RECORDS SHOWN:

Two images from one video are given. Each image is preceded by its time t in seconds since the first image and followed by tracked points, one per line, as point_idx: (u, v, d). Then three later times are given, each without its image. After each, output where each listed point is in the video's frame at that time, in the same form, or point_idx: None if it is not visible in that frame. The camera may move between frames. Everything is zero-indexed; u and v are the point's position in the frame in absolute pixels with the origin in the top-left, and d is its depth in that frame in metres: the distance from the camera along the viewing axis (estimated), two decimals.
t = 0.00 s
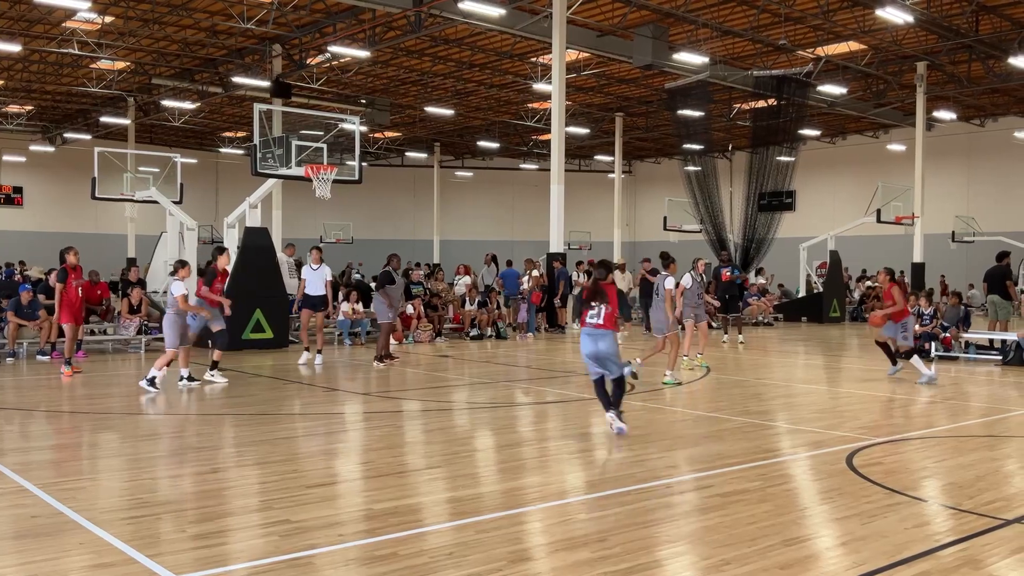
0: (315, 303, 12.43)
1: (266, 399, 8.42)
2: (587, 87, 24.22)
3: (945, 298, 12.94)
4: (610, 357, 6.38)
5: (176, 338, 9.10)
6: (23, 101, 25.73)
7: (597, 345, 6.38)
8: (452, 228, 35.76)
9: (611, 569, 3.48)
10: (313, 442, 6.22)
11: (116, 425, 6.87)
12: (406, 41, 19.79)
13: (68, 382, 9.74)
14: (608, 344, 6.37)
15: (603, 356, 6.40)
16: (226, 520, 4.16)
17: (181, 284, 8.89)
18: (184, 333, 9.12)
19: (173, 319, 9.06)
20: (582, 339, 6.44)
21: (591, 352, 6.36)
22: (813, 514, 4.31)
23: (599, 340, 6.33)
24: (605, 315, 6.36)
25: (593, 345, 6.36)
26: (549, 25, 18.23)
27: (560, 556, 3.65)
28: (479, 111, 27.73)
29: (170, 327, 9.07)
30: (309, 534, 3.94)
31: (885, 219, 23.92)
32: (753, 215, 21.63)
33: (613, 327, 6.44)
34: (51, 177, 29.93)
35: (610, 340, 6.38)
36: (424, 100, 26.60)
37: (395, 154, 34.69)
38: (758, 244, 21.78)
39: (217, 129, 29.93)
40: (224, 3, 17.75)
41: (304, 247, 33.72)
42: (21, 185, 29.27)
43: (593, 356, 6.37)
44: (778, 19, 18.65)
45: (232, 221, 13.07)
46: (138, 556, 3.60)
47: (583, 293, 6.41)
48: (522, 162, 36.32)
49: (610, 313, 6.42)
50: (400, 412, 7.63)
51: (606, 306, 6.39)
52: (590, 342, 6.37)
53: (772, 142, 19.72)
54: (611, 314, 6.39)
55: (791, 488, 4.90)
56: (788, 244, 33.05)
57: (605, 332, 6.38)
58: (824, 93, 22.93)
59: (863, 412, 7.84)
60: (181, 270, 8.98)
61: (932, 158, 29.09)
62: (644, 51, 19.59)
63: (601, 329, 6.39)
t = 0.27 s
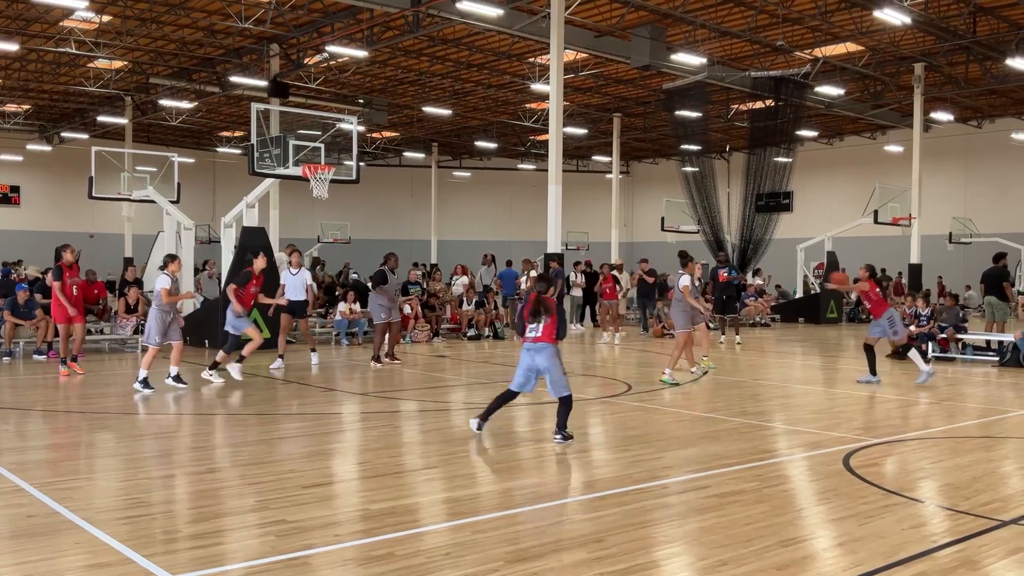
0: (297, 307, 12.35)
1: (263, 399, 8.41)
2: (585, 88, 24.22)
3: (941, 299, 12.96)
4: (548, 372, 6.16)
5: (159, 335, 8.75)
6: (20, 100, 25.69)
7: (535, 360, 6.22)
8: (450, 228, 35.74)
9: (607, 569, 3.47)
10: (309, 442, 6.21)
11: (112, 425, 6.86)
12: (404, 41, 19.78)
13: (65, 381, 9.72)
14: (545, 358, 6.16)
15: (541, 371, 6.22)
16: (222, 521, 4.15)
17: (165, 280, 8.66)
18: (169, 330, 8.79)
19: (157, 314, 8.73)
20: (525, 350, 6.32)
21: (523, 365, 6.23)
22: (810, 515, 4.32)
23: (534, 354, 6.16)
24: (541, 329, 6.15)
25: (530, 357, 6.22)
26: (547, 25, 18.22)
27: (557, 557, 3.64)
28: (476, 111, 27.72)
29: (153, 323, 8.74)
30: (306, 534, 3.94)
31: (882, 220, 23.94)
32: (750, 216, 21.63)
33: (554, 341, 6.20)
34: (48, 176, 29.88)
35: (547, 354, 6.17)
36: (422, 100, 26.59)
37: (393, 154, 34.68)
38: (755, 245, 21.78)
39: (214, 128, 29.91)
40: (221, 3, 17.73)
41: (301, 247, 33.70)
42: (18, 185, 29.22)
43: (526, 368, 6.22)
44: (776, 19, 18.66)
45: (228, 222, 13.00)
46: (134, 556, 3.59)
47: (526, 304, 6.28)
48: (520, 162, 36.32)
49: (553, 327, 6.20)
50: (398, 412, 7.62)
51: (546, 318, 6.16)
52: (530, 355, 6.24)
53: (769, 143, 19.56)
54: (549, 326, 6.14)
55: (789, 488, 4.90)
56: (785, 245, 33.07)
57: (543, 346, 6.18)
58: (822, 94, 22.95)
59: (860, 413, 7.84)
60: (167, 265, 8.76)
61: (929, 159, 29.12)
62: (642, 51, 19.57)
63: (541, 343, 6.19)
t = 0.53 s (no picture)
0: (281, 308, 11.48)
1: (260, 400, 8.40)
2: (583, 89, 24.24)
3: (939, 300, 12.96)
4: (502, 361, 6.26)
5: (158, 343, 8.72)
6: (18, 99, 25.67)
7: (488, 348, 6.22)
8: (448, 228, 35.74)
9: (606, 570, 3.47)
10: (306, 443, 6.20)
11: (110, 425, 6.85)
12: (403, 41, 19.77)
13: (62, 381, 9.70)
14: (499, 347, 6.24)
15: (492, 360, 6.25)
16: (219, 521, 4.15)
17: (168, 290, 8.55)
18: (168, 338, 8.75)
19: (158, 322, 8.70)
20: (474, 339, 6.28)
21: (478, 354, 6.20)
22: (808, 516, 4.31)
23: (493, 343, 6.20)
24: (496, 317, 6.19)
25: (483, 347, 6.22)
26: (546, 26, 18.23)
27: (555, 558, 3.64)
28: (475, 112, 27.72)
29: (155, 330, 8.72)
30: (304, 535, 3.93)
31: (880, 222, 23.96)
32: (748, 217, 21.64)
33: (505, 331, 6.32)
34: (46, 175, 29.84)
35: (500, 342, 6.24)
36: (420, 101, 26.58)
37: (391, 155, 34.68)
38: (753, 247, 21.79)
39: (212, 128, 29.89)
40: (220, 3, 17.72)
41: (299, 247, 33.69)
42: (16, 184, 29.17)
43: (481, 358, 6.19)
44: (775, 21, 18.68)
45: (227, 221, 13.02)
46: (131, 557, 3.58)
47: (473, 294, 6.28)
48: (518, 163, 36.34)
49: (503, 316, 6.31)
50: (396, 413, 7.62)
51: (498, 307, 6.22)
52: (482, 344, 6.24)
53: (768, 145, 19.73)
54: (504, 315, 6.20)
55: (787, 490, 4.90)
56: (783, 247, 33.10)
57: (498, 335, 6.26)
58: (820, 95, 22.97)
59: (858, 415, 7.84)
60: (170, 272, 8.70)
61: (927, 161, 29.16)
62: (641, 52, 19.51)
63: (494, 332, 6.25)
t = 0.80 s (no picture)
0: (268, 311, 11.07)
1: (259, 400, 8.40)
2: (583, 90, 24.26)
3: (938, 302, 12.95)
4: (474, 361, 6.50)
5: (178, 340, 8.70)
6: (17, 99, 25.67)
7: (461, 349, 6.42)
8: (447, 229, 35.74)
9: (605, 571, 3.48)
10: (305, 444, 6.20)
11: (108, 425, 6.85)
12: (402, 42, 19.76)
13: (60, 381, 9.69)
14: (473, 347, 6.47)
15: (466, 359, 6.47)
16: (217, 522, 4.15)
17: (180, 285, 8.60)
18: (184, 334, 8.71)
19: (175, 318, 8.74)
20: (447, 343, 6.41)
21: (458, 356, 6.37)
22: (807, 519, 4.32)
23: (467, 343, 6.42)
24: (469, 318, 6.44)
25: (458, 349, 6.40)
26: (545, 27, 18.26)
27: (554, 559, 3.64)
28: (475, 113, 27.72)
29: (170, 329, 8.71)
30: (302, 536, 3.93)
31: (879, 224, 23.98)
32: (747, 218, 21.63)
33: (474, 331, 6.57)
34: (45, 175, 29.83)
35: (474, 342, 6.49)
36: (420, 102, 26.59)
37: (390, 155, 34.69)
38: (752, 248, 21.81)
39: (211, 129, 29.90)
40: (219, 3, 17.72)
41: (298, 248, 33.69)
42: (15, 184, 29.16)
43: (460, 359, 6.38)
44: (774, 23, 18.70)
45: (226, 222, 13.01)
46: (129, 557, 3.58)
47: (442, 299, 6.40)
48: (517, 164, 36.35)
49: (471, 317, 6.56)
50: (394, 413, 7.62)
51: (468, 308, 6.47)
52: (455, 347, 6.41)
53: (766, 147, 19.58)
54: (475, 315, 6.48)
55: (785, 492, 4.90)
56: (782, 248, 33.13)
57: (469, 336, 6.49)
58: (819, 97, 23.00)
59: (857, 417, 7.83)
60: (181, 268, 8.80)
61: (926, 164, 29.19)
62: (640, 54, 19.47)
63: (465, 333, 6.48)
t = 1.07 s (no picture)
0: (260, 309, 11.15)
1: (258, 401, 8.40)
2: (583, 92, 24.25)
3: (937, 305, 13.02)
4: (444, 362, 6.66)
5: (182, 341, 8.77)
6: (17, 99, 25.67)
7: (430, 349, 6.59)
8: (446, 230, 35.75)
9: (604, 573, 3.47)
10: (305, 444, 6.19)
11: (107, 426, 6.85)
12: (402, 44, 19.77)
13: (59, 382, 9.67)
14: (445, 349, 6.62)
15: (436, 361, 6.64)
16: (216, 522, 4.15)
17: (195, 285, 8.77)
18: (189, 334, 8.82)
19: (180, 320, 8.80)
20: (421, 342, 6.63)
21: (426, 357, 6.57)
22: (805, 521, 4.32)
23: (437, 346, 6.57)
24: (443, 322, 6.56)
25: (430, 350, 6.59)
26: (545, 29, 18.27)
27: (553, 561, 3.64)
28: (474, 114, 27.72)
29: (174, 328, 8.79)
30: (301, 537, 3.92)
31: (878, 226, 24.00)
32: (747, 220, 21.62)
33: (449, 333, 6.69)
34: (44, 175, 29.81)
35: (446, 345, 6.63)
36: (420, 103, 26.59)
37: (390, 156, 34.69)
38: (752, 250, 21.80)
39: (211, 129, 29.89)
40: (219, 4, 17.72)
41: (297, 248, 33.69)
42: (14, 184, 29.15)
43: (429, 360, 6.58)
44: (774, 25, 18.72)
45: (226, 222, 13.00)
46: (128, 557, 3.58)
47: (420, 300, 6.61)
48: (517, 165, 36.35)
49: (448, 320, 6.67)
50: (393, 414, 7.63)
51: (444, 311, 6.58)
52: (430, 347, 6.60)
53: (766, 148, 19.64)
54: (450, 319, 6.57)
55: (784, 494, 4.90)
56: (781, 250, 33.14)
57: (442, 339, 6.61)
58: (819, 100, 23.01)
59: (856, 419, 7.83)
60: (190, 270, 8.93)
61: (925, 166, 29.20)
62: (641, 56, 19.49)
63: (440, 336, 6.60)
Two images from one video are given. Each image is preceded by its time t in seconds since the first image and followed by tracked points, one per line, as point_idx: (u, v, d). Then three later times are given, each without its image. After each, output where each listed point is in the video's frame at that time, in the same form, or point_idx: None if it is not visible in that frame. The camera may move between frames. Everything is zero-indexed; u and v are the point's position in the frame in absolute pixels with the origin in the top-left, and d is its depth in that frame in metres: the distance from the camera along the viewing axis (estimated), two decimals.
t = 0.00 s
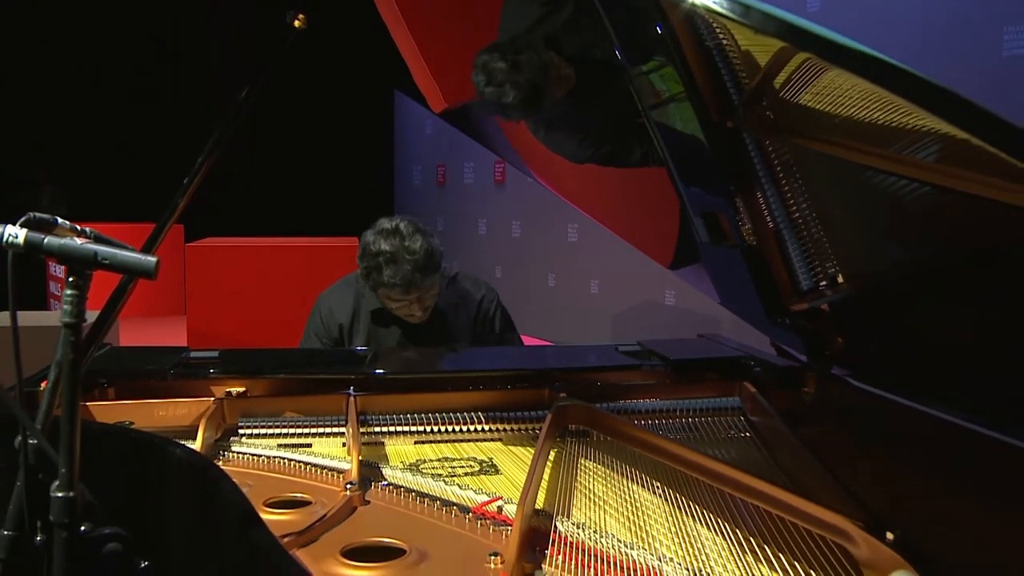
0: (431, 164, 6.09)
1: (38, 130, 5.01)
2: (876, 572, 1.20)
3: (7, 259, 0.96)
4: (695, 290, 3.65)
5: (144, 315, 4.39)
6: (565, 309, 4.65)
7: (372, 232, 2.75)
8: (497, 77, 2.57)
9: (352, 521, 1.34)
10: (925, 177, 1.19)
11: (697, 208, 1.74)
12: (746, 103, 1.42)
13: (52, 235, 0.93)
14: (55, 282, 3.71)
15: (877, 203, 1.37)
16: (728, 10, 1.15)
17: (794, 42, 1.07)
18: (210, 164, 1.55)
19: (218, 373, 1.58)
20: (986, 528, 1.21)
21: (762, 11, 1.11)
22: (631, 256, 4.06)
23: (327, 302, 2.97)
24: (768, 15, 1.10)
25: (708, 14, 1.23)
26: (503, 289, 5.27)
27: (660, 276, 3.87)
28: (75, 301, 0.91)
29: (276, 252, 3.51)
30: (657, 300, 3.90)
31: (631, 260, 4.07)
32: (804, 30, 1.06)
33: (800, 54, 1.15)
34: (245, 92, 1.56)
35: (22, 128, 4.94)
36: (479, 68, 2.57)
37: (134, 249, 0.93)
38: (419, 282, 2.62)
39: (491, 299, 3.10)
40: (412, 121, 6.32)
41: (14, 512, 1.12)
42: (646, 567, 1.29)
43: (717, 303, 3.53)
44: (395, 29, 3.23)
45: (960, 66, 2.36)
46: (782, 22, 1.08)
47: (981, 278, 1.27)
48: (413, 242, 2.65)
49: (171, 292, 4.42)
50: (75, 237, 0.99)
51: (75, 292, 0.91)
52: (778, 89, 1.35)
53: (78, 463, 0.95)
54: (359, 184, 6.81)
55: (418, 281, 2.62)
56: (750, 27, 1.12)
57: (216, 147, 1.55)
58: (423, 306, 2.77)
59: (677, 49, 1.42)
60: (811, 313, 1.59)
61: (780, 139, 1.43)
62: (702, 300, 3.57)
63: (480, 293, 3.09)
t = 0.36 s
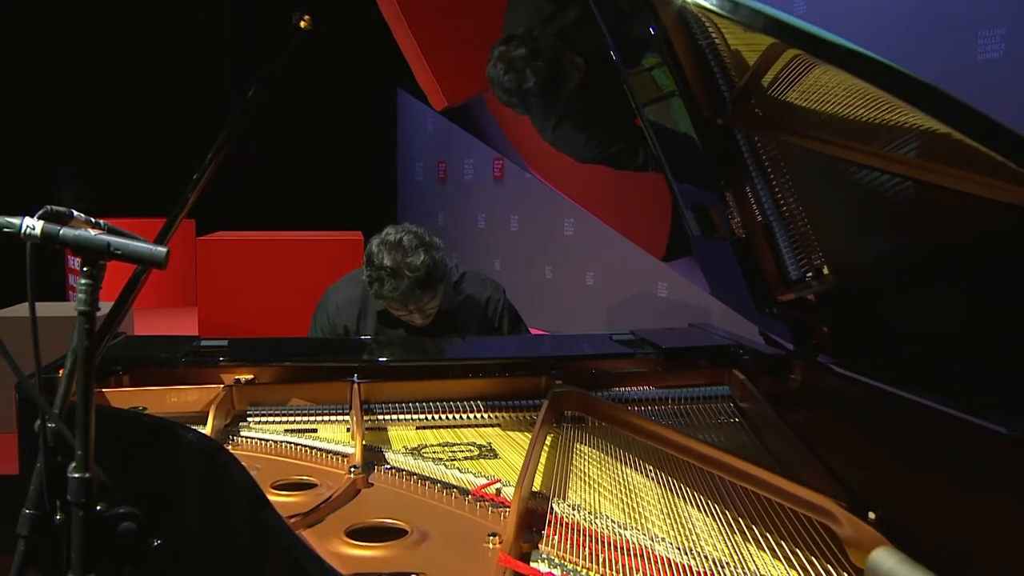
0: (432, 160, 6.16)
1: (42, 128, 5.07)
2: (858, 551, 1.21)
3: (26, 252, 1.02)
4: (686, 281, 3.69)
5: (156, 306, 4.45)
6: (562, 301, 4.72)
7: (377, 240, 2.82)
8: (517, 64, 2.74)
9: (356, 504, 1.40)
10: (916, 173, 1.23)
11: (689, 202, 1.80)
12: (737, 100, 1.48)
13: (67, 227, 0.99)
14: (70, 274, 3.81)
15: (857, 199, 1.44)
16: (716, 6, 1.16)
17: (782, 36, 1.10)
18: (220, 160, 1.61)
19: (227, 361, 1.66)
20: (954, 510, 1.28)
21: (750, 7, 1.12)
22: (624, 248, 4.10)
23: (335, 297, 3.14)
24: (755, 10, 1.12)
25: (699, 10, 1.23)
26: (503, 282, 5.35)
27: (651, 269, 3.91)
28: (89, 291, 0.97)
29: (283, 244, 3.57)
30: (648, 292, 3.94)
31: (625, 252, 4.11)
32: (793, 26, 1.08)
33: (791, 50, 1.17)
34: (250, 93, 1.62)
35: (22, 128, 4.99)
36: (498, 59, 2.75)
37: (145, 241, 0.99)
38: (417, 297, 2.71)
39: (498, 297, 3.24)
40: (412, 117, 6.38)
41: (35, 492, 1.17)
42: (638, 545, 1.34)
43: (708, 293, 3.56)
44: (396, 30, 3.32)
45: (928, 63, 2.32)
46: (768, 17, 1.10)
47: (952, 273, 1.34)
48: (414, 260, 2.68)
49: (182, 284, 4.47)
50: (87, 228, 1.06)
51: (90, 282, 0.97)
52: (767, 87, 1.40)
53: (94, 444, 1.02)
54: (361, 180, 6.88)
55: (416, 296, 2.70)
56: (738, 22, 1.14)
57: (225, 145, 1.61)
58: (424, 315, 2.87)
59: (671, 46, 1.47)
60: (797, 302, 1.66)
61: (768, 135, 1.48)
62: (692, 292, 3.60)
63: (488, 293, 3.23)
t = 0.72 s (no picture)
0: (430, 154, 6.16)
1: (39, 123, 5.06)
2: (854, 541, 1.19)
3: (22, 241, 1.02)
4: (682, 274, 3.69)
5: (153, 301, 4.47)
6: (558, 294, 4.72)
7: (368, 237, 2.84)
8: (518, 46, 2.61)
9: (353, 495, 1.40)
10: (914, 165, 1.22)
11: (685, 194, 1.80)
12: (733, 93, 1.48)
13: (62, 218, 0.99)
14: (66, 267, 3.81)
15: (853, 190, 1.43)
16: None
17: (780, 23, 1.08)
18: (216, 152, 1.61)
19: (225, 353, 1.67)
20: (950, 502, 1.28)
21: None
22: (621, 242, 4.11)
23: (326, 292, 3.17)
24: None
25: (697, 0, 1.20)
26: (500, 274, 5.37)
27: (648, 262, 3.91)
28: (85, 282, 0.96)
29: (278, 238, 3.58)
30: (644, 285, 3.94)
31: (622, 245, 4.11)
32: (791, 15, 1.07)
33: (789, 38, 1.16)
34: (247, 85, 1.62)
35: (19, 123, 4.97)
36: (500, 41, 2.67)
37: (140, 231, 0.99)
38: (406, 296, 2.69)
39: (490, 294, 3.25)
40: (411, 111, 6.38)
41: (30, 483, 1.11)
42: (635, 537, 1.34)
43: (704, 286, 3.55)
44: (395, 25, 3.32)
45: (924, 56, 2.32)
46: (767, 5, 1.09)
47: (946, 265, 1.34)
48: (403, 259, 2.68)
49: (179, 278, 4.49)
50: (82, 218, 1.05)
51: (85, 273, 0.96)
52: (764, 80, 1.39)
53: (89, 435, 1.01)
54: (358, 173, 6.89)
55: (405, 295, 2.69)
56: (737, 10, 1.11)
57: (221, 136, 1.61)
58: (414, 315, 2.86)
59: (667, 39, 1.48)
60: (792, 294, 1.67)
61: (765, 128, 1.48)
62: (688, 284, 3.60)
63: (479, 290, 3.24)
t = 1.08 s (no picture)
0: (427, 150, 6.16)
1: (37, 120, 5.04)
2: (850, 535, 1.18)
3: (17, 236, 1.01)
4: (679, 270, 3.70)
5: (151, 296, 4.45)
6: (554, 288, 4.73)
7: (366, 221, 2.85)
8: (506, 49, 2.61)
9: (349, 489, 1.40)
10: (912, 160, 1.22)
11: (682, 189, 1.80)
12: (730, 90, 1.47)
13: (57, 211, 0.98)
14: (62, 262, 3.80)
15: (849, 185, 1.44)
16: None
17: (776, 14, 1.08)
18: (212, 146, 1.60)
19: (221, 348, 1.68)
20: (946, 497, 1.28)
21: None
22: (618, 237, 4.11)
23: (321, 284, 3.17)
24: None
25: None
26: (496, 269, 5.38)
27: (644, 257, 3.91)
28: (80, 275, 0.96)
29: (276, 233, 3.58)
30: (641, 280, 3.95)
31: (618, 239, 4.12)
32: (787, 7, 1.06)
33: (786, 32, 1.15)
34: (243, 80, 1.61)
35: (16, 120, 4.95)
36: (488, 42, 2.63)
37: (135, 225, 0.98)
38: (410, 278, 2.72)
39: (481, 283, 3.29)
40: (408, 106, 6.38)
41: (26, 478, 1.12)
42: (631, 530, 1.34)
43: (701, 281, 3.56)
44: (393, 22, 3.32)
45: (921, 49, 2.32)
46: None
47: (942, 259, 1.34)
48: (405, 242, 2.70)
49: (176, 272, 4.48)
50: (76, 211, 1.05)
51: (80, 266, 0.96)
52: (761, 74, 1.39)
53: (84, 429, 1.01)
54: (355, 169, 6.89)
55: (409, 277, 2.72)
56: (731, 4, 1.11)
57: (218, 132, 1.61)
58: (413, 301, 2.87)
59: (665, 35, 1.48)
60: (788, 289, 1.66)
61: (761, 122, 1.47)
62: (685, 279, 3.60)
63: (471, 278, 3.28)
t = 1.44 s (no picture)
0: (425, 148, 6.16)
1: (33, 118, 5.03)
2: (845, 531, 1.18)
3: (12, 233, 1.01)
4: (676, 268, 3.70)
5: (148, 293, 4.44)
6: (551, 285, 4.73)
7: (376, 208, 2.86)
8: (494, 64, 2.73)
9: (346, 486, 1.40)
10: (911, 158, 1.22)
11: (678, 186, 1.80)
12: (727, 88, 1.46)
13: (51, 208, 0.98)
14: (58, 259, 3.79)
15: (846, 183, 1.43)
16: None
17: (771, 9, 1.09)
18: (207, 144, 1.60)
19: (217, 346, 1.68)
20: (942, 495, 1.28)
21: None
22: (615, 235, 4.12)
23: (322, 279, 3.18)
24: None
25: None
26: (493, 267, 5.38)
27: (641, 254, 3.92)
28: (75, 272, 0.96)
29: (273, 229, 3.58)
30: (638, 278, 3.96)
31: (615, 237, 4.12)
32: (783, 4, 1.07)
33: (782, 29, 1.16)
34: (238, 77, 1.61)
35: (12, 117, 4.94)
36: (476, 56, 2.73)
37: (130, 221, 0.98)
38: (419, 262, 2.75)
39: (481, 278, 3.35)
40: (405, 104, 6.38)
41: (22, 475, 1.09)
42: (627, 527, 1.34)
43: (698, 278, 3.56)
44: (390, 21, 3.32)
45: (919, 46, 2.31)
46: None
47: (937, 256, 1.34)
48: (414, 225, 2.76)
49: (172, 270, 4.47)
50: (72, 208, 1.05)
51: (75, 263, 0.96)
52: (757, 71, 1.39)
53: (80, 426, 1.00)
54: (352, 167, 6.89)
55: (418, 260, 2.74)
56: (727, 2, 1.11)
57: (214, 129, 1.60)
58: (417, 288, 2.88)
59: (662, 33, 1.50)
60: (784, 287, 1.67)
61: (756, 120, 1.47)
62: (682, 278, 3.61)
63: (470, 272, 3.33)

TASK BRIEF: Only the lines above starting at the one containing "1: (39, 123, 5.06)" and ending at the one containing "35: (19, 123, 4.97)", both included, are to be returned, exactly as they read.

WRITTEN ANSWER:
1: (39, 123, 5.06)
2: (854, 541, 1.19)
3: (22, 241, 1.02)
4: (682, 274, 3.69)
5: (153, 301, 4.47)
6: (558, 294, 4.72)
7: (368, 237, 2.84)
8: (518, 46, 2.61)
9: (353, 495, 1.40)
10: (914, 165, 1.22)
11: (685, 194, 1.80)
12: (733, 93, 1.48)
13: (62, 218, 0.99)
14: (66, 267, 3.81)
15: (853, 190, 1.43)
16: None
17: (780, 23, 1.08)
18: (216, 152, 1.61)
19: (225, 353, 1.67)
20: (950, 502, 1.28)
21: None
22: (621, 242, 4.11)
23: (326, 292, 3.17)
24: None
25: (697, 0, 1.20)
26: (500, 274, 5.37)
27: (648, 262, 3.91)
28: (85, 282, 0.96)
29: (278, 238, 3.58)
30: (644, 285, 3.94)
31: (622, 245, 4.11)
32: (791, 15, 1.07)
33: (789, 38, 1.16)
34: (247, 85, 1.62)
35: (19, 123, 4.97)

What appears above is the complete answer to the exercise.